The United States and Mexico signed a pair of protocols for sharing spectrum in the 800 MHz and 1.9 GHz bands along the U.S.-Mexico border associated with rebanding efforts in the 800 MHz band. The Federal Communications Commission noted the agreements were the beginning of the final phase of those rebanding efforts and will allow for the rollout of public safety mobile broadband services across the area.
“These agreements with Mexico will unleash investment and benefit consumers near the borders by
enabling the rollout of advanced wireless broadband service and advanced systems for critical public
safety and emergency response communications,” noted FCC Chairman Julius Genachowski, in a statement.
The agreements cover an area approximately 68 miles within each country’s common border area.
The rebanding efforts are also connected with Sprint Nextel’s move to realign its spectrum assets in the 800 MHz band that will result in the carrier having access to 14 megahertz of contiguous spectrum as well as access to 10 megahertz of spectrum in the G-Block of the 1.9 GHz band that it plans to use for the initial rollout of its LTE services. As part of those efforts, Sprint Nextel gave up some of its 800 MHz spectrum holdings to public safety.

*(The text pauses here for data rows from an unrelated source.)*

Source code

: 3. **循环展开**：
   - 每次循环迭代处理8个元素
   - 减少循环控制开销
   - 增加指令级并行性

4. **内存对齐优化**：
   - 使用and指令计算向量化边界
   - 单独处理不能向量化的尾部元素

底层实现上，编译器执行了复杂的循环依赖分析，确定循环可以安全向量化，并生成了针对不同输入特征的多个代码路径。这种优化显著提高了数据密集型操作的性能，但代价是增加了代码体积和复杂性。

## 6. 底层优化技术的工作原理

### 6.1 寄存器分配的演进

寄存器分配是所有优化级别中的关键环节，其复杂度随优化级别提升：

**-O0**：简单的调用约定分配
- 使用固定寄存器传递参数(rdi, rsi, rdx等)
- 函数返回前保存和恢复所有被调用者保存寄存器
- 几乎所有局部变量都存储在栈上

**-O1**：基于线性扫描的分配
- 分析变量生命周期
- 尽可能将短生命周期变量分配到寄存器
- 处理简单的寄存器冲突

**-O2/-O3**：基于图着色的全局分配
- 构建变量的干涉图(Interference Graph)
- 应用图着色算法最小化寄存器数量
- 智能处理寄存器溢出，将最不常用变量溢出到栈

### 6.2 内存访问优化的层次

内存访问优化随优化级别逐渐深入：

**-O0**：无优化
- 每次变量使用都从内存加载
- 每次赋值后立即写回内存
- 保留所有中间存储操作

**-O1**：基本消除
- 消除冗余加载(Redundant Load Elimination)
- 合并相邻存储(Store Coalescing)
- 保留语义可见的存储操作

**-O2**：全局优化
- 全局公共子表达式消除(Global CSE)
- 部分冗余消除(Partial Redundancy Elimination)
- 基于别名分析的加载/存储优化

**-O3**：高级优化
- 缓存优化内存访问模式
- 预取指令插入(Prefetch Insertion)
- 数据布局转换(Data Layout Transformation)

The FCC released an order last month reducing “barriers to the deployment of broadband, encourages investment in wireless technologies, and facilitates the efficient use of spectrum by revising a burdensome legacy regulation that unnecessarily constrained 800 MHz Specialized Mobile Radio licensees.”
Sprint Nextel noted the decision cleared the way for the eventual deployment of 3G and LTE services in the 800 MHz band. The carrier is currently using that spectrum to support its iDEN services that it recently reported it would shut down by the end of next year. Sprint Nextel is actively looking to deploy CDMA-based voice services in that band with plans to expand LTE services once iDEN customers are migrated.